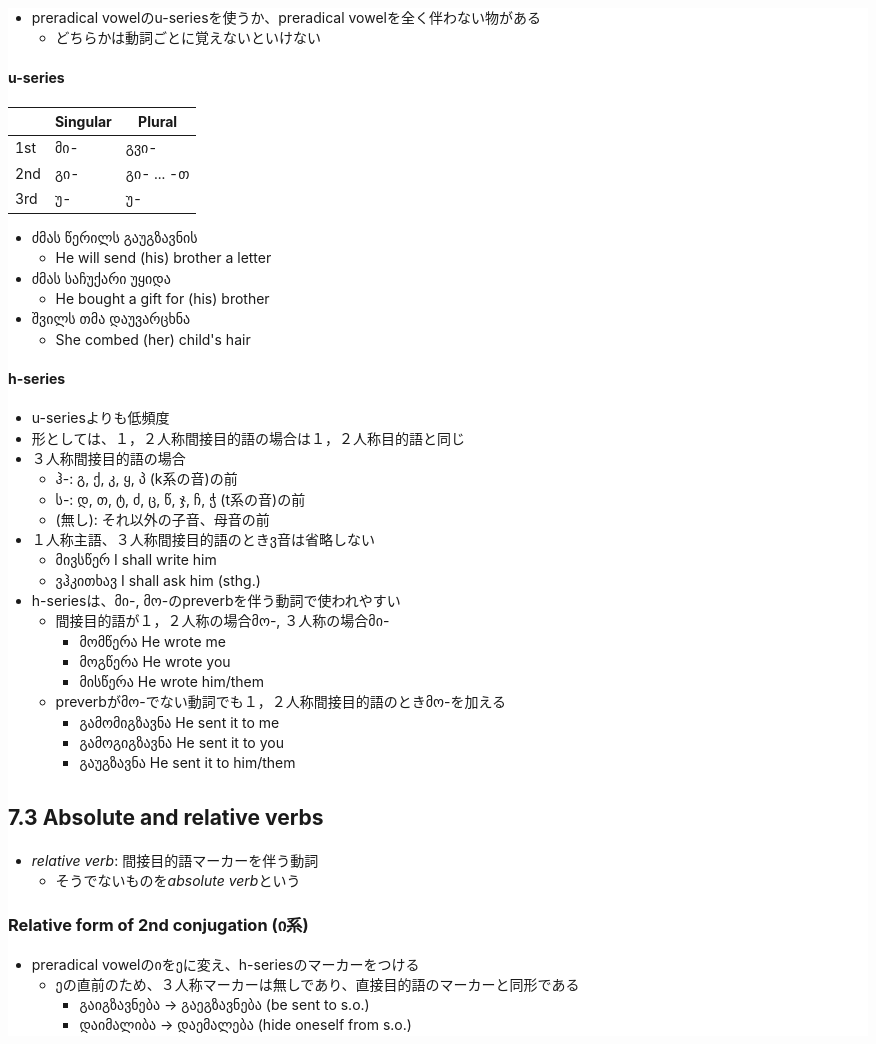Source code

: - preradical vowelのu-seriesを使うか、preradical vowelを全く伴わない物がある
  - どちらかは動詞ごとに覚えないといけない

#### u-series

|      | Singular | Plural     |
| ---- | -------- | ---------- |
| 1st  | მი-      | გვი-       |
| 2nd  | გი-      | გი- ... -თ |
| 3rd  | უ-       | უ-         |

- ძმას წერილს გაუგზავნის
  - He will send (his) brother a letter
- ძმას საჩუქარი უყიდა
  - He bought a gift for (his) brother
- შვილს თმა დაუვარცხნა
  - She combed (her) child's hair

#### h-series

- u-seriesよりも低頻度
- 形としては、１，２人称間接目的語の場合は１，２人称目的語と同じ
- ３人称間接目的語の場合
  - ჰ-: გ, ქ, კ, ყ, პ (k系の音)の前
  - ს-: დ, თ, ტ, ძ, ც, წ, ჯ, ჩ, ჭ (t系の音)の前
  - (無し): それ以外の子音、母音の前
- １人称主語、３人称間接目的語のときვ音は省略しない
  - მივსწერ I shall write him
  - ვჰკითხავ I shall ask him (sthg.)
- h-seriesは、მი-, მო-のpreverbを伴う動詞で使われやすい
  - 間接目的語が１，２人称の場合მო-, ３人称の場合მი-
    - მომწერა He wrote me
    - მოგწერა He wrote you
    - მისწერა He wrote him/them
  - preverbがმო-でない動詞でも１，２人称間接目的語のときმო-を加える
    - გამომიგზავნა He sent it to me
    - გამოგიგზავნა He sent it to you
    - გაუგზავნა He sent it to him/them

## 7.3 Absolute and relative verbs

- *relative verb*: 間接目的語マーカーを伴う動詞
  - そうでないものを*absolute verb*という

### Relative form of 2nd conjugation (ი系)

- preradical vowelのიをეに変え、h-seriesのマーカーをつける
  - ეの直前のため、３人称マーカーは無しであり、直接目的語のマーカーと同形である
    - გაიგზავნება -> გაეგზავნება (be sent to s.o.)
    - დაიმალიბა -> დაემალება (hide oneself from s.o.)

◇ ◇ ◇ ◇ ◇ ◇ ◇

Tally how many lines include "brother" in the listing above; reply with the number only.

2